Roy Osherove is able to explain the concepts of unit testing in the simplest way possible, starting with the basics and moving on to the more advanced topics like writing testable code before finishing with an overview of design and process. This makes the book relevant whether you’re new to unit testing or refreshing your knowledge. All good so far, but what makes the book really shine is his thorough focus on best practices, how to write clean and maintainable unit tests. In other words, how to succeed with unit testing in the long run. He also gives an overview of how to fail with unit testing, giving real-life examples from projects he’s been working on.
The book was published in 2009, so the tools and testing frameworks used are a bit outdated. However, as the book is not written to teach you how to use a specific tool or framework, this doesn’t matter. What’s important is understanding why and when the tools are helpful and in what situations they are applicable. If you really want the tools and testing frameworks to be updated, you’ll be glad to know the 2nd edition is on its way.

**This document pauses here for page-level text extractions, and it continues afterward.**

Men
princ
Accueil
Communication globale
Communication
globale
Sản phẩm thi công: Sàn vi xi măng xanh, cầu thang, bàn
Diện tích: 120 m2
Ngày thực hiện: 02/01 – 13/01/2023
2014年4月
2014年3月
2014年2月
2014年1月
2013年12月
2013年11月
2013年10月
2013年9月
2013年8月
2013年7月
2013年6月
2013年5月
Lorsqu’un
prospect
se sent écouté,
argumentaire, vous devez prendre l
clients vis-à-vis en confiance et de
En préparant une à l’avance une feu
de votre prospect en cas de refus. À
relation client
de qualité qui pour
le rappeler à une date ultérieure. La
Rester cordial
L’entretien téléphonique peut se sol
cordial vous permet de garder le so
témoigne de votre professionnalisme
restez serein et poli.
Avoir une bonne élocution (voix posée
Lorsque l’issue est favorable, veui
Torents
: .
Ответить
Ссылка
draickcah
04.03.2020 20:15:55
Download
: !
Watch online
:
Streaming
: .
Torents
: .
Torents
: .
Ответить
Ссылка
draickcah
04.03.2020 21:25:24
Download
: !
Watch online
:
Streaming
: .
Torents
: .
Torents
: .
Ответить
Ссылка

The tone of the book is very informal, and it’s one of those books you can read just for fun. You don’t need to stack up on coffee beforehand, the book itself will keep you awake. What surprised me the most while reading it was the chapter on “Integrating unit testing into the organization”, which gives you advice on where to start if your company is not yet accustomed to unit testing, and how to get the managers onboard. It also contains all the answers to those difficult questions you will be asked if you decide to be the one to push for change in your company. I wish more books had a chapter like this! Being convinced by reading the book is a piece of cake, but being able to convince the rest of the organization can be quite a lot of work, and this chapter lightens the workload.
I could go on and on about how great this book is, but I’ll keep it short. I know for sure that this is not the only time I’ll read the book, I will probably re-read it over and over again to remind myself of Roy’s best practices. And I’ll definitely keep it close whenever I’m writing unit tests so that I can look up all his helpful tips when I get stuck. So go buy this book and enjoy! Or even better: wait until June when the 2nd edition is to be released!